AIM OF THE TASK. Find every line in the rows below that contains the word "modelling" and copy each of those lines.

Collection entries:
····················

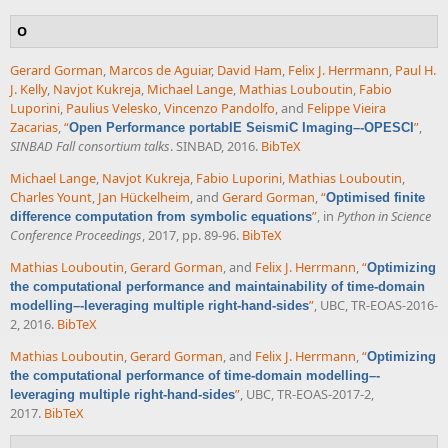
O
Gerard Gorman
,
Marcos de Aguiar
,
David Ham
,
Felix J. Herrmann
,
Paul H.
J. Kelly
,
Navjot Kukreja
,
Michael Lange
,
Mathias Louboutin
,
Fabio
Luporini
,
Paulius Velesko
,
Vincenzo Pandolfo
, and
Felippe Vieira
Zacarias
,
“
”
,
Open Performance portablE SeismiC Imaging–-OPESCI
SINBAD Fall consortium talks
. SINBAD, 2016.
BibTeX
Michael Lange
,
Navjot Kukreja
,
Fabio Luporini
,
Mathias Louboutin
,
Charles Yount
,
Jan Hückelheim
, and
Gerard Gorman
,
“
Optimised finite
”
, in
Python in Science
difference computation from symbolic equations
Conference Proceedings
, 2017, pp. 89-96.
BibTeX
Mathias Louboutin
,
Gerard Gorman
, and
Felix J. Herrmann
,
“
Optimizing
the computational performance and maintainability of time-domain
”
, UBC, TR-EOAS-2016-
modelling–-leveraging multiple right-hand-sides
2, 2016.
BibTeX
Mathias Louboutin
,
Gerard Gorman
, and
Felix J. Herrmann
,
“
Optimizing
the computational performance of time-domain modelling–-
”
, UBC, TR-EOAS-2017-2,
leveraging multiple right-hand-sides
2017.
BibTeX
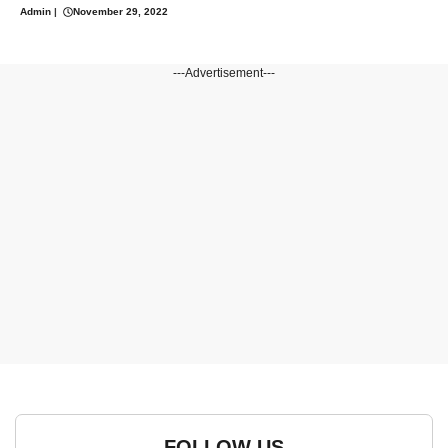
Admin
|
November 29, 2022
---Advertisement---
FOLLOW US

····················

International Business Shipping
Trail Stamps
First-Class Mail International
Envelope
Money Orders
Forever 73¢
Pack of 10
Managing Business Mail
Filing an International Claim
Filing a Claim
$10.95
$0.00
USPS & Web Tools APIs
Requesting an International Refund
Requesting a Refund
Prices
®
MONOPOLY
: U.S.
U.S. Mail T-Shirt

····················

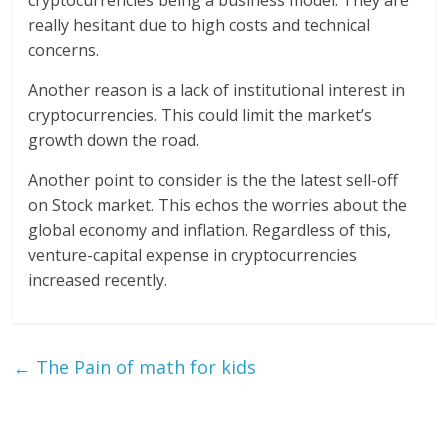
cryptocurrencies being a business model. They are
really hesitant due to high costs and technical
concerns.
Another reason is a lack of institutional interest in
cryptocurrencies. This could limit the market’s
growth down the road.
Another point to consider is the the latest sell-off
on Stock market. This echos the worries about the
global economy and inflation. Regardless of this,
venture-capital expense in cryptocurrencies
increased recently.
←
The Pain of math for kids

····················

TASK SOLUTION.
modelling–-leveraging multiple right-hand-sides
the computational performance of time-domain modelling–-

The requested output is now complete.